A good buddy of mine has a nutrition store in North Vancouver and the other day I went there to buy some protein powder. He showed me a few new products he just received. I love looking around his store to see what’s new on the market. I’m like a kid in a candy store!
We are in the middle of a conversation when a young woman, around 25 years old, came in and started to look around the store. My friend goes over and asks her if he can help, and she said ‘I’m looking for a fat burner. Do you have something new? I’ve tried a few of them and they don’t work. I really need to lose some weight.’
When I looked at her, do you know what she held in her hand? A chocolate bar. Now why do you think none of the fat burners she used didn’t work? You don’t need to be a genius for that. My friend looked at her and said ‘You shouldn’t eat that if you really want to lose some weight.’ She started to laugh and just keep on talking like nothing happened.

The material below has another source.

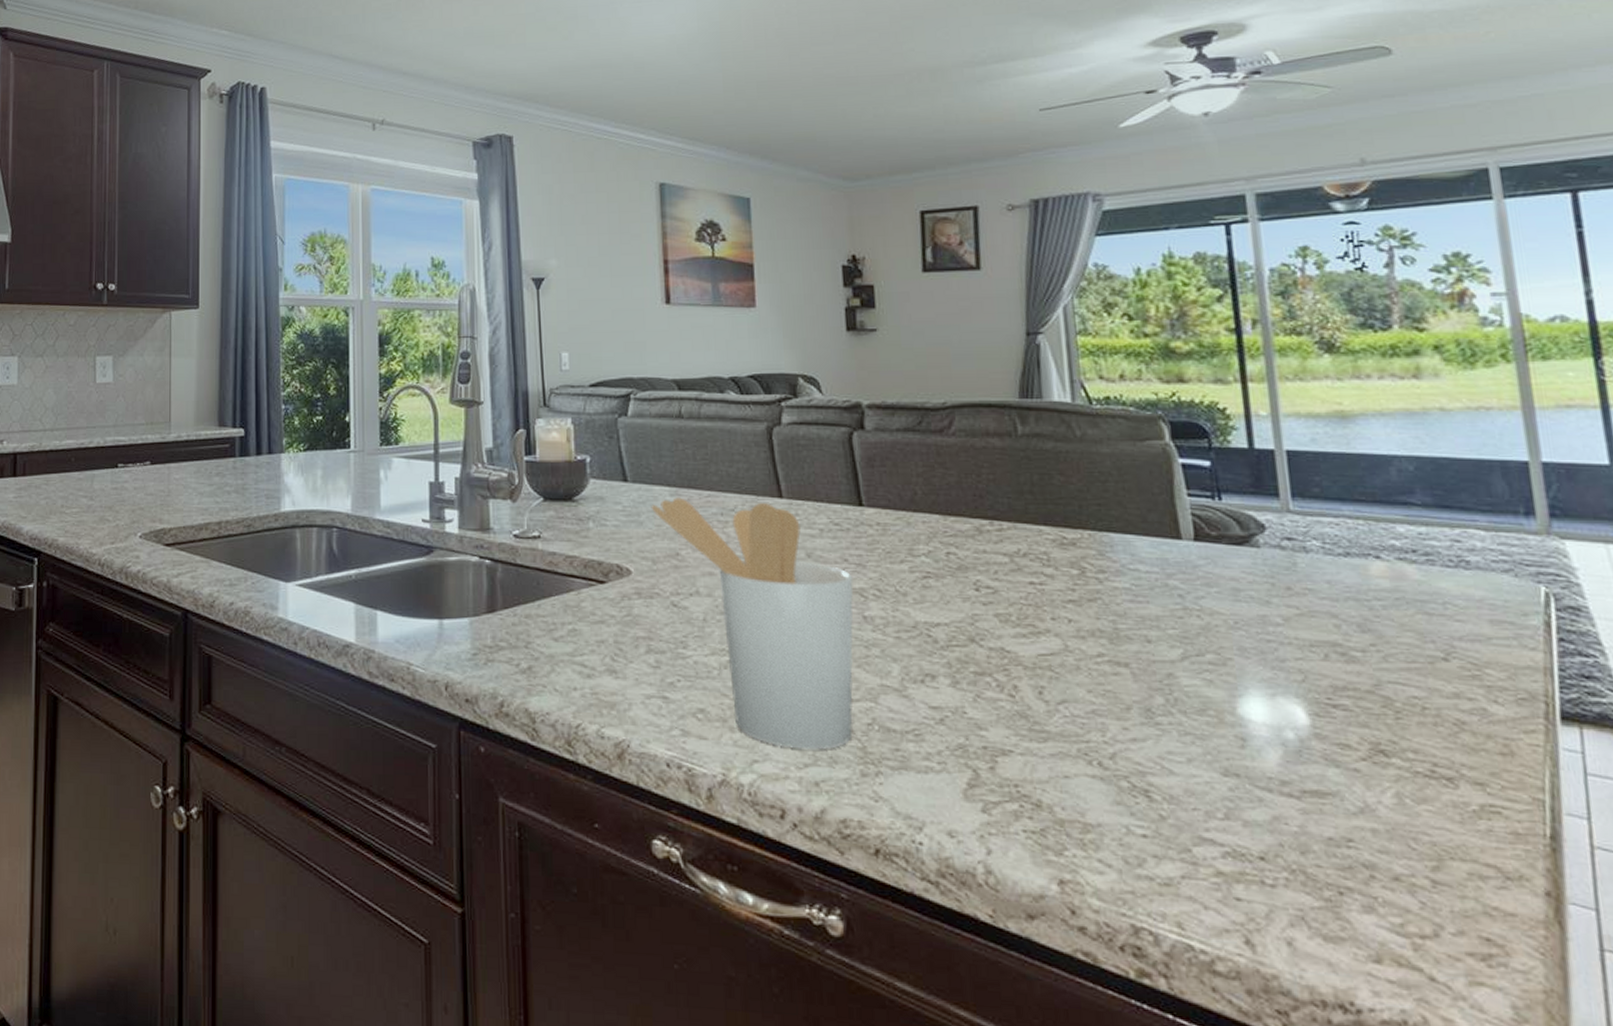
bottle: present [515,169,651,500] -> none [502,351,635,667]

After few minutes chatting with her we discover this young woman want to lose some weight but the problem is she doesn’t exercise, eats only 2 big meals a day, and uses fat burners to lose weight. I don’t understand why she can’t lose any weight… (I’m just kidding!!)
That’s the problem. Some people use supplements but don’t exercise, and their nutrition isn’t right. They rely on supplements to get results. Supplements are here to give you some help. I don’t know anyone who has a great physique but doesn’t do any exercises and just takes supplements. It’s a package deal. Exercise, nutrition and supplements will give you some good results. You need all of them.
"When I am asked what I think about fat burners my first
response immediately is that without the proper diet and
training program there is no pill that will give you the
results that you are looking for. If fat loss is your goal
you need to create a nutritional program that will feed
your muscle tissue while starving the fat. The way to do
this is the following:
• Eat a slightly caloric deficient diet (a diet where you
ingest less calories than what you burn on a given day).
Take your approximate lean body mass and multiply it by
12 to get a good calorie base.
• Eat frequently: Your diet should consist of multiple
small meals a day (5-6) consisting of complex
carbohydrates, lean proteins and some essential fats. A
ratio of 40% carbs, 40% proteins and 20% fats will yield
• Focus on weight training: Your workout program should
focus on weight training as this activity will build more
muscle which not only serves to give you a pleasing shape
but also increases your metabolism permanently, thus
making it easier to lose fat. Four to five sessions a week
of 45 minutes will suffice for most people. "
Bottom line Bootcampers...Nothing can replace...The right training program and supportive eating.